* What you need to do
A. In the Gary Beach biography, what made him the first artist to play the same part on Broadway and in movie theaters at the same time? Answer in one to three sentences.
B. Answer these questions from the Gary Beach biography:
(i) Which high school did Beach graduate from?
(ii) What role did he play in the 2004 Broadway revival of La Cage aux Folles?
(iii) What role did he take when he joined the national tour of Monty Python's Spamalot?
C. Proceed with the Gary Beach biography, picking up right after its last sentence.

------ Source ------

- Born: October 10, 1947 Alexandria, Virginia, U.S.
- Died: July 17, 2018 (aged 70) Palm Springs, California, U.S.
- Education: Old Dominion University University of North Carolina School of the Arts (BFA)
- Occupation: Actor
- Years active: 1969–2018
- Spouse: Jeffrey Barnett
- Awards: Tony Award for Best Performance by a Featured Actor in a Musical 2001 The Producers

= Gary Beach =

American actor (1947–2018)

Gary Beach (October 10, 1947 – July 17, 2018) was an American actor of stage, film and television. He portrayed Roger De Bris in both the stage and film productions of The Producers, for which he won a Tony Award; he received a Tony nomination for his portrayal of Lumiere in the stage musical version of Disney's Beauty and the Beast.

==Early life==
Beach was born in Alexandria, Virginia, and graduated from Groveton High School. He went on to graduate from the North Carolina School of the Arts, the same school as his Beauty and the Beast co-star Terrence Mann.

==Career==
Beach's television credits included both the 2003 and 2009 Kennedy Center Honors, Queer as Folk, Murder, She Wrote, Cheers, Sisters, Arli$$, and Saved by the Bell, as well as "Recording the Producers", a documentary for PBS. Beach also lent his voice to Fox's Family Guy in the now infamous banned-from-television episode "Partial Terms of Endearment" (available on DVD).

In 1994, Beach originated the comical role of Lumiere in Beauty and the Beast, a performance that earned him a Tony Award nomination for Best Featured Actor in a Musical. In 2001, he originated the stage role of Roger DeBris in The Producers for which he won the Tony Award for Featured Actor in a Musical. In 2004, he starred as Albin in the Broadway revival of La Cage aux Folles, earning him his third Tony nomination, this time for Leading Actor. After starring in the 2005 film version of The Producers, Beach returned to his stage role as Roger DeBris while the movie was in release, becoming the first artist to play the same part on Broadway and in movie theaters at the same time. In 2006, Beach played the role of Thénardier in the Broadway revival of Les Misérables, a role he had originated in the Los Angeles production. Previously, he performed in the chorus for the 1989 Les Misérables: Complete Symphonic Recording. In March 2008, Beach joined the United States national tour cast of Monty Python's Spamalot in the lead role of King Arthur.

------ Source material ------

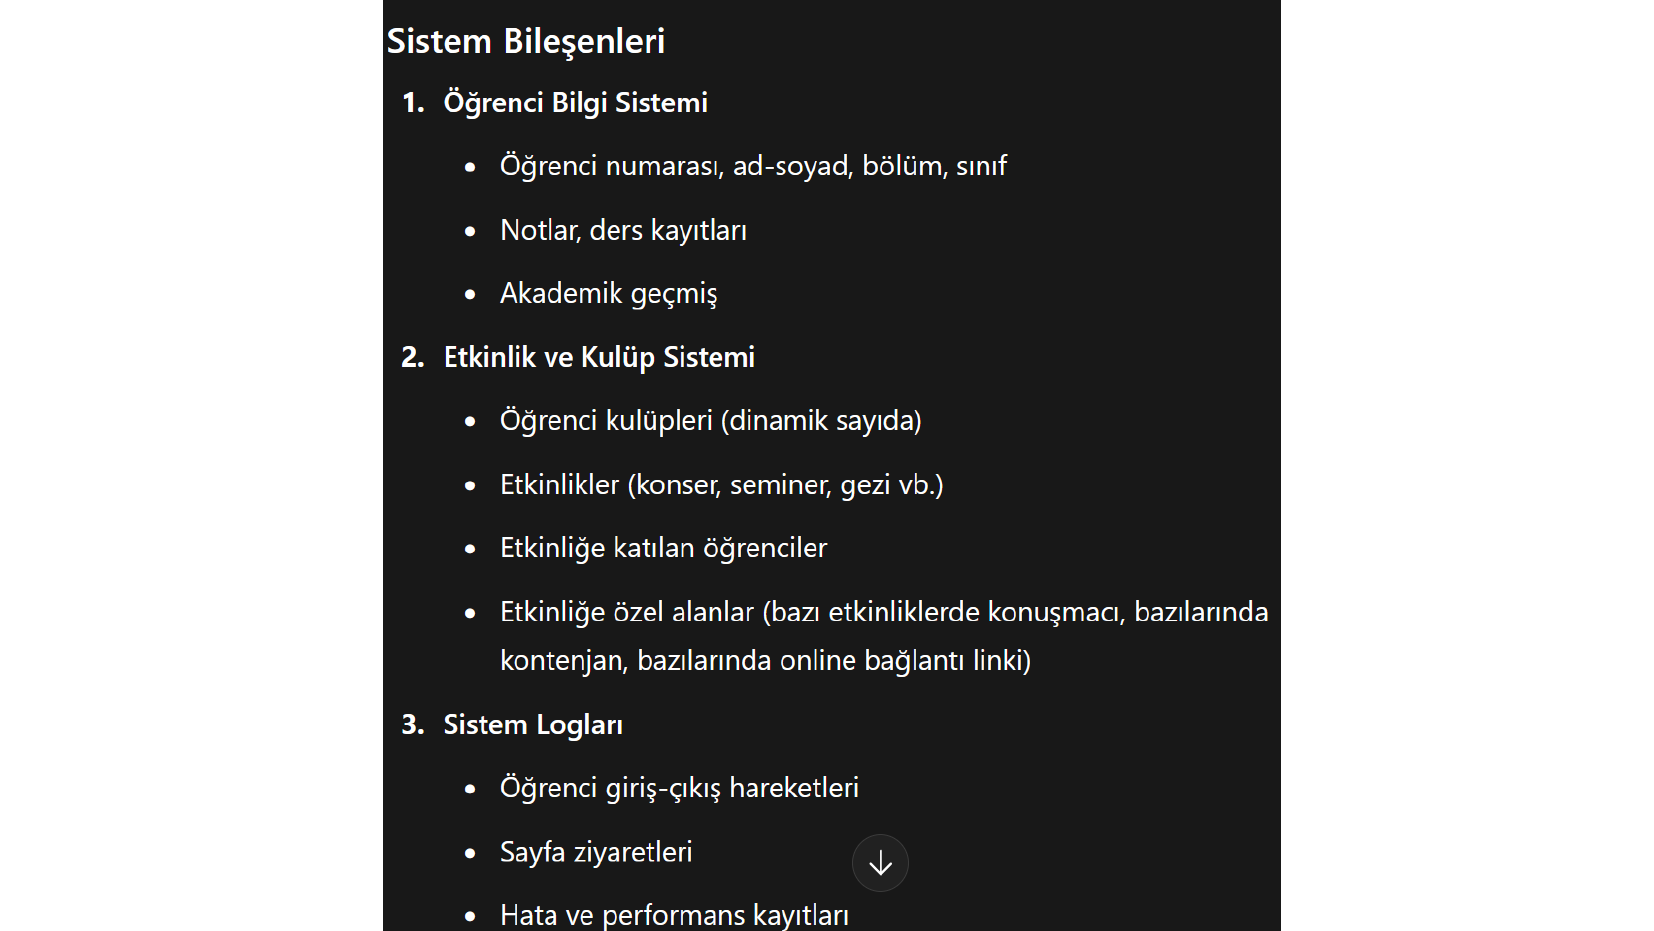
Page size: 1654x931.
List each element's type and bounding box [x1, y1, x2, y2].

------

* Answers to the exercise
A. After starring in the 2005 film version of The Producers, Beach went back to his stage role as Roger DeBris while the movie was still in release. That meant he was playing the same part on Broadway and in movie theaters at the same time.

B.
(i) Groveton High School
(ii) Albin
(iii) King Arthur

C.
Beach's other Broadway credits included Annie, Doonesbury, The Moony Shapiro Songbook, Broadway Bash, Sweet Adeline (Encores), Something's Afoot and 1776. He toured nationally with the James Kirkwood comedy Legends! starring Mary Martin and Carol Channing. In addition to his Broadway credits, Beach was well known for his Summer stock theatre performances. In later years he frequently returned to Sacramento as a Music Circus favorite in shows such as Guys and Dolls, A Funny Thing Happened On The Way To The Forum and Spamalot.

==Personal life and death==
Beach and his husband, Jeffrey Barnett, resided in Palm Springs, California where Beach died on July 17, 2018, at the age of 70. On July 20, 2018 at 6:45 pm, Disney presented a tribute to Beach on the marquee of the New Amsterdam Theatre.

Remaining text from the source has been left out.